The only major bug I encountered in this build was the Lumia 830's flat refusal to play back any audio with the phone's built-in speakers. When headphones were connected, audio played back as expected. I don't recall trying to play back music with previous builds, so I can't say for certain whether the new build introduced a bug.

What I saw of Video Preview didn't feel as seamless and flexible as Music Preview. One feature I'd like to see, for instance, is the ability to pull down videos I've personally recorded and stored in OneDrive. The app also gently prods you to visit the online Xbox Video store, whose blah layout still feels like an uncaring 16-year-old is manning the till. Still, at least it feels a bit more directed than the build's beta app store.

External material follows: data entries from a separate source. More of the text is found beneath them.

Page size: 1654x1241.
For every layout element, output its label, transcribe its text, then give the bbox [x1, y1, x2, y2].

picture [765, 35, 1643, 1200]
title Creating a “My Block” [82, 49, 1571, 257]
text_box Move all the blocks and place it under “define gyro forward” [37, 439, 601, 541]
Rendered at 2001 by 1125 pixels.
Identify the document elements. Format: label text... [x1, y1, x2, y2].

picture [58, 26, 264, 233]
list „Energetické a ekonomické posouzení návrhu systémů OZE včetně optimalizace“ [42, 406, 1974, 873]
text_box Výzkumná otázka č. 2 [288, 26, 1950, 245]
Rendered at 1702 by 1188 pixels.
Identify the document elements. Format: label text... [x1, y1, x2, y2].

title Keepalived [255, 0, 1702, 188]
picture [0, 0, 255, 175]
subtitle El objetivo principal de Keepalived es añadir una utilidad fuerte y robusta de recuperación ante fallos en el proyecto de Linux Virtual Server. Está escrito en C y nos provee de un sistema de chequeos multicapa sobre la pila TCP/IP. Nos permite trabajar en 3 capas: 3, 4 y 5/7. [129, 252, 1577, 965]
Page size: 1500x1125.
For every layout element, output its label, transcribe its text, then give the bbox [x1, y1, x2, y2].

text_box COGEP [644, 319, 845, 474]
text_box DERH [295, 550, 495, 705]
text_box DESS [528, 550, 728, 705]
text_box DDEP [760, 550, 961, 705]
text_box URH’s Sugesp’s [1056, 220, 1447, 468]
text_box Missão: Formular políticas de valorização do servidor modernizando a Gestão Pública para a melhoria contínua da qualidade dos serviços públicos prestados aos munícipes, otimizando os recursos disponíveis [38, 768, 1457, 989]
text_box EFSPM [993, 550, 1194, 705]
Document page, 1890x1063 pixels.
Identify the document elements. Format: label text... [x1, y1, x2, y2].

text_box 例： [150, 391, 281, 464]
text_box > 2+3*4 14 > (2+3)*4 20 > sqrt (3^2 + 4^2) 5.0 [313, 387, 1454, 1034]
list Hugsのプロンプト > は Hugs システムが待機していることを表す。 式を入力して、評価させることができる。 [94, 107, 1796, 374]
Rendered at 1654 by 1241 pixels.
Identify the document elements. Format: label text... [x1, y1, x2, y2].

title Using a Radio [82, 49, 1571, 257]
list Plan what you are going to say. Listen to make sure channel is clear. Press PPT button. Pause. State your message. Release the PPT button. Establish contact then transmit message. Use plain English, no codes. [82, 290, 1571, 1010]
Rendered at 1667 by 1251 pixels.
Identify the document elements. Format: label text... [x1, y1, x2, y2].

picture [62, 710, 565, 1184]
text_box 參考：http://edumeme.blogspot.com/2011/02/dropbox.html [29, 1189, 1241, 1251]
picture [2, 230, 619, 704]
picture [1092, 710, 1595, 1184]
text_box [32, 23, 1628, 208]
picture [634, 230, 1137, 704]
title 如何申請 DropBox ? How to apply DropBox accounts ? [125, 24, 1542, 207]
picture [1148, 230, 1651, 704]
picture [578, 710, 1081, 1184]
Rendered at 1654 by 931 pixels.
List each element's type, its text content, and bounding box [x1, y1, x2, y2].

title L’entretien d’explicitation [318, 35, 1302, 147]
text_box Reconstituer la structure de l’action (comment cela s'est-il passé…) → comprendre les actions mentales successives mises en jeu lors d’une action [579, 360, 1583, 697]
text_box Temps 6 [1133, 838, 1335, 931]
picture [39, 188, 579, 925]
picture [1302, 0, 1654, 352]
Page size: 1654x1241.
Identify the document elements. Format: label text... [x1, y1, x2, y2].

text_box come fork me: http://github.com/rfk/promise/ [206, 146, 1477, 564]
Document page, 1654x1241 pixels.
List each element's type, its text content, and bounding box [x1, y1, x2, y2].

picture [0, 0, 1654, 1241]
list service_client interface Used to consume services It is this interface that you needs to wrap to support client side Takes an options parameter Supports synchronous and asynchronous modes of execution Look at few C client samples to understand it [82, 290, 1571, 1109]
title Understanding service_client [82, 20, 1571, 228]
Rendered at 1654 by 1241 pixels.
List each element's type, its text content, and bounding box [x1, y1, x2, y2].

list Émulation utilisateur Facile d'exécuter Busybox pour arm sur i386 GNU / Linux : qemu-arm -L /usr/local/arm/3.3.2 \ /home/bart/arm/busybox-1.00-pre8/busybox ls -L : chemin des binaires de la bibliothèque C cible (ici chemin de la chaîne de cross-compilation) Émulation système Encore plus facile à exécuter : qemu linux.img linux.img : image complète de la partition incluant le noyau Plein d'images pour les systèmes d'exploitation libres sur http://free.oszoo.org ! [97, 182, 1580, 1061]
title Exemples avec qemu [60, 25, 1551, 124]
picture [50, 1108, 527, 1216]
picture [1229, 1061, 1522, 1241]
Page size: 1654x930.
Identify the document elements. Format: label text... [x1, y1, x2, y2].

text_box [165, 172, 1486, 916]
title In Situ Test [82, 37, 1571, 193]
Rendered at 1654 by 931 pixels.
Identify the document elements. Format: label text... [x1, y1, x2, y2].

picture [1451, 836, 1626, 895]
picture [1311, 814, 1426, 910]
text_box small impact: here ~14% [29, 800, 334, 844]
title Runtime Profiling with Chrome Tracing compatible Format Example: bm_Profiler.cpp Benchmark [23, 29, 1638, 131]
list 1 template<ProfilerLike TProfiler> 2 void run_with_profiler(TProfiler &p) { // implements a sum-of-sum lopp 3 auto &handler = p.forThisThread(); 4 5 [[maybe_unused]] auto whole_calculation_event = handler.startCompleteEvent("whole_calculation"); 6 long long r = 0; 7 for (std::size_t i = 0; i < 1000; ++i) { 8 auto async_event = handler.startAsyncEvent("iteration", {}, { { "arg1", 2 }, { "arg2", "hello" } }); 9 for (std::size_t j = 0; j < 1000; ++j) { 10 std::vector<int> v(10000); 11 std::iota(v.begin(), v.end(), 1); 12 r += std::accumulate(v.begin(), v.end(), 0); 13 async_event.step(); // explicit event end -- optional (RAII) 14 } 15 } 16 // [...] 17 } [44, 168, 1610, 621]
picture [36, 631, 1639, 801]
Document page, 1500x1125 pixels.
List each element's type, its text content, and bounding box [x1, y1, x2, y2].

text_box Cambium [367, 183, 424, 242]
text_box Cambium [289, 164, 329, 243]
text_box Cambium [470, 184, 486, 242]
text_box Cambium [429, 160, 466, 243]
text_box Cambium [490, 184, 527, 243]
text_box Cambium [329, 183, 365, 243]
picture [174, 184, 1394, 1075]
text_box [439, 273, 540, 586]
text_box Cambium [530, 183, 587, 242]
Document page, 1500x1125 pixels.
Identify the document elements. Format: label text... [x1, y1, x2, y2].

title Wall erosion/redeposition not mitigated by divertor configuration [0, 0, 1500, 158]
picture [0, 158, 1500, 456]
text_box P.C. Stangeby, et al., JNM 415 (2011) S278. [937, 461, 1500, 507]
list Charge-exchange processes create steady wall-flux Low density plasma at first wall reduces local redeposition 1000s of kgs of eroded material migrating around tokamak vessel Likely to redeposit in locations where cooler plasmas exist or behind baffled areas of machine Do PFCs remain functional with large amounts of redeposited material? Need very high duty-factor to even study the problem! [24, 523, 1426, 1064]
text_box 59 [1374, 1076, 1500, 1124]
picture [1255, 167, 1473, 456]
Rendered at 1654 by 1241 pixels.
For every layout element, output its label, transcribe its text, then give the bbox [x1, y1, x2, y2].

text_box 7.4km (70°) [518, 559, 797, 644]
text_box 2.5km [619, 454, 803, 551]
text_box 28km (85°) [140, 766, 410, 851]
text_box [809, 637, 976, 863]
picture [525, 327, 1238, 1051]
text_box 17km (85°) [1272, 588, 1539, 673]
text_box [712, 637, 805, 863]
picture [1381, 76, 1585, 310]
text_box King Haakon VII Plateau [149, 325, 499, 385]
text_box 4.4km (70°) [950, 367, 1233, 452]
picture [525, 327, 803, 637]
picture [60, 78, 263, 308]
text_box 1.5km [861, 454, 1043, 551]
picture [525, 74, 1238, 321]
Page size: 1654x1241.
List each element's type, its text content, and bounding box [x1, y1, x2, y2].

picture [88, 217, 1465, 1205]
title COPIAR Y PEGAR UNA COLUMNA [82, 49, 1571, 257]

Build 10080 is a beta, sure, but the differences in look and feel across its parts make it feel even more patchworked. Three color schemes wend their way through Windows 10 Mobile: the vibrant, tiled approach of the Start screen; the generally minimalist, dark default settings of the app screens, and the stark plainness of the app store. My advice is to go into the settings menu and change the "dark" scheme to the "light" background. The phone feels a bit more cheery afterward, and there's a visual bridge to the app store layout. But we still need greater consistency between the Start screen and the rest of the phone. Microsoft should at least consider using the Start screen's background image across the settings and apps menus--or failing that, at least allow colored backgrounds.

Nevertheless, the most recent build felt more enjoyable to use than any previous version. With build 10080, you can begin to see Microsoft pushing Windows 10 Mobile closer to the launch pad.